# Baiting use



## eyemall (Jul 5, 2010)

When you bait for coyotes, how long does it usually take for them to find the bait? I know there are posts on here about the type of baits to use, But I will ask this question anyway. I am thinking about using dog food, has anyone used this before and does it work? How long did it take for them to find it?


----------



## Jonbnks (Jan 21, 2012)

The few times I tried using bait, the raccoons got to it before the coyotes. The raccoons really like the cat food. I left a trail camera on a deer carcass last fall and it took the coyotes 3 days to find it. I had a skunk and raccoons on it the first night. The next day I had turkey vultures picking at the carcass. Seems the colder it is, the few other animals are out and getting to the bait.


----------



## bar-d (Feb 3, 2010)

When I kill a hog, I will drag it to the closest bone pile on that particular place.
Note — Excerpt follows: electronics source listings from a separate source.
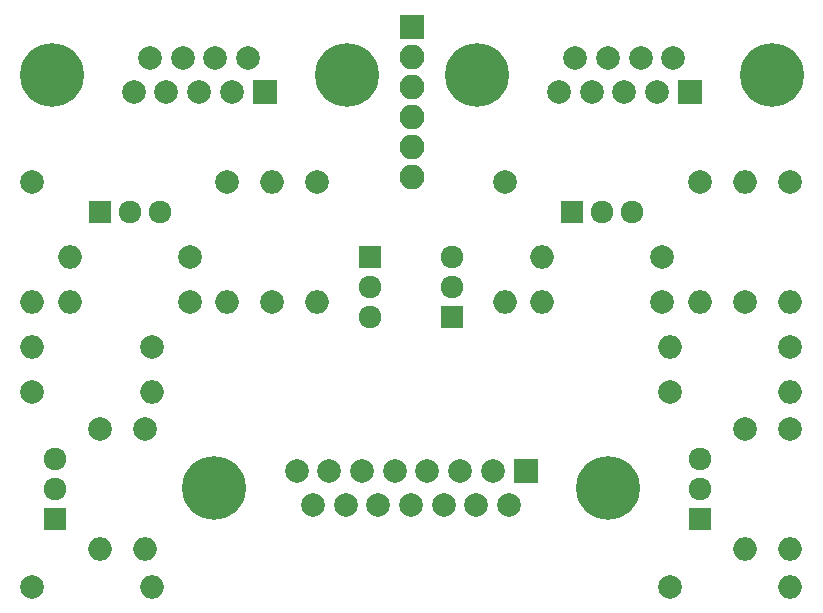
<source format=gbs>
G04 #@! TF.FileFunction,Soldermask,Bot*
%FSLAX46Y46*%
G04 Gerber Fmt 4.6, Leading zero omitted, Abs format (unit mm)*
G04 Created by KiCad (PCBNEW 4.0.7) date 10/17/18 19:09:20*
%MOMM*%
%LPD*%
G01*
G04 APERTURE LIST*
%ADD10C,0.100000*%
%ADD11C,2.000000*%
%ADD12O,2.000000X2.000000*%
%ADD13C,1.920000*%
%ADD14R,1.920000X1.920000*%
%ADD15R,2.100000X2.100000*%
%ADD16O,2.100000X2.100000*%
%ADD17R,2.000000X2.000000*%
%ADD18C,5.400000*%
G04 APERTURE END LIST*
D10*
D11*
X118745000Y-106045000D03*
D12*
X118745000Y-116205000D03*
D11*
X114935000Y-116205000D03*
D12*
X114935000Y-106045000D03*
D11*
X111125000Y-106045000D03*
D12*
X111125000Y-116205000D03*
D11*
X94615000Y-106045000D03*
D12*
X94615000Y-116205000D03*
D11*
X107950000Y-116205000D03*
D12*
X97790000Y-116205000D03*
D11*
X107950000Y-112395000D03*
D12*
X97790000Y-112395000D03*
D11*
X104775000Y-120015000D03*
D12*
X94615000Y-120015000D03*
D11*
X94615000Y-123825000D03*
D12*
X104775000Y-123825000D03*
D11*
X94615000Y-140335000D03*
D12*
X104775000Y-140335000D03*
D11*
X104140000Y-127000000D03*
D12*
X104140000Y-137160000D03*
D11*
X100330000Y-127000000D03*
D12*
X100330000Y-137160000D03*
D11*
X158750000Y-106045000D03*
D12*
X158750000Y-116205000D03*
D11*
X154940000Y-116205000D03*
D12*
X154940000Y-106045000D03*
D11*
X151130000Y-106045000D03*
D12*
X151130000Y-116205000D03*
D11*
X134620000Y-106045000D03*
D12*
X134620000Y-116205000D03*
D11*
X147955000Y-116205000D03*
D12*
X137795000Y-116205000D03*
D11*
X147955000Y-112395000D03*
D12*
X137795000Y-112395000D03*
D11*
X158750000Y-120015000D03*
D12*
X148590000Y-120015000D03*
D11*
X148590000Y-123825000D03*
D12*
X158750000Y-123825000D03*
D11*
X148590000Y-140335000D03*
D12*
X158750000Y-140335000D03*
D11*
X158750000Y-127000000D03*
D12*
X158750000Y-137160000D03*
D11*
X154940000Y-127000000D03*
D12*
X154940000Y-137160000D03*
D13*
X123190000Y-114935000D03*
X123190000Y-117475000D03*
D14*
X123190000Y-112395000D03*
D13*
X102870000Y-108585000D03*
X105410000Y-108585000D03*
D14*
X100330000Y-108585000D03*
D13*
X96520000Y-132080000D03*
X96520000Y-129540000D03*
D14*
X96520000Y-134620000D03*
D13*
X130175000Y-114935000D03*
X130175000Y-112395000D03*
D14*
X130175000Y-117475000D03*
D13*
X142875000Y-108585000D03*
X145415000Y-108585000D03*
D14*
X140335000Y-108585000D03*
D13*
X151130000Y-132080000D03*
X151130000Y-129540000D03*
D14*
X151130000Y-134620000D03*
D15*
X126746000Y-92964000D03*
D16*
X126746000Y-95504000D03*
X126746000Y-98044000D03*
X126746000Y-100584000D03*
X126746000Y-103124000D03*
X126746000Y-105664000D03*
D17*
X150300000Y-98425000D03*
D11*
X147530000Y-98425000D03*
X144760000Y-98425000D03*
X141990000Y-98425000D03*
X139220000Y-98425000D03*
X148915000Y-95585000D03*
X146145000Y-95585000D03*
X143375000Y-95585000D03*
X140605000Y-95585000D03*
D18*
X132260000Y-97005000D03*
X157260000Y-97005000D03*
D17*
X114300000Y-98425000D03*
D11*
X111530000Y-98425000D03*
X108760000Y-98425000D03*
X105990000Y-98425000D03*
X103220000Y-98425000D03*
X112915000Y-95585000D03*
X110145000Y-95585000D03*
X107375000Y-95585000D03*
X104605000Y-95585000D03*
D18*
X96260000Y-97005000D03*
X121260000Y-97005000D03*
D17*
X136398000Y-130556000D03*
D11*
X133628000Y-130556000D03*
X130858000Y-130556000D03*
X128088000Y-130556000D03*
X125318000Y-130556000D03*
X122548000Y-130556000D03*
X119778000Y-130556000D03*
X117008000Y-130556000D03*
X135013000Y-133396000D03*
X132243000Y-133396000D03*
X129473000Y-133396000D03*
X126703000Y-133396000D03*
X123933000Y-133396000D03*
X121163000Y-133396000D03*
X118393000Y-133396000D03*
D18*
X143353000Y-131976000D03*
X110053000Y-131976000D03*
M02*

</source>
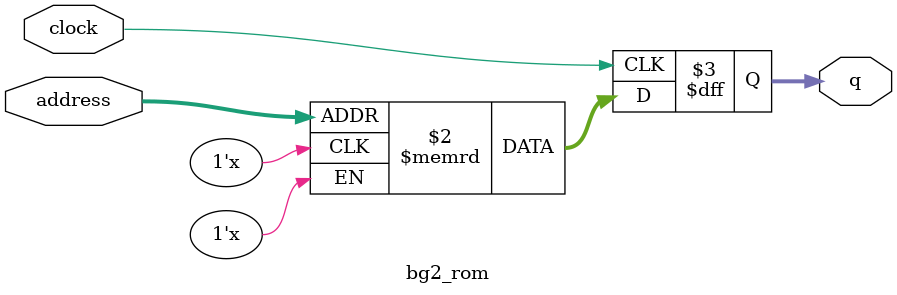
<source format=sv>
module bg2_rom (
	input logic clock,
	input logic [12:0] address,
	output logic [2:0] q
);

logic [2:0] memory [0:6499] /* synthesis ram_init_file = "./bg2/bg2.COE" */;

always_ff @ (posedge clock) begin
	q <= memory[address];
end

endmodule

</source>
I have seen it take a week before coyotes started on the carcass. Week before last, the sorry bastages started on one of my newborn calves as soon as it hit the ground.

:hunter:


----------



## Bigdrowdy1 (Jan 29, 2010)

Sorry to here about the calf. I chased 2 off a calf in Oklahoma this year. They got to the bar ditch before I could get a bead on them.


----------



## LeadHead (Feb 11, 2012)

Here in Illinois, if it's very cold then they might find it within a day or two. Other times it can take a week. For whatever reason, when I put out a hog they have easily been taking a couple weeks before feeding on it.


----------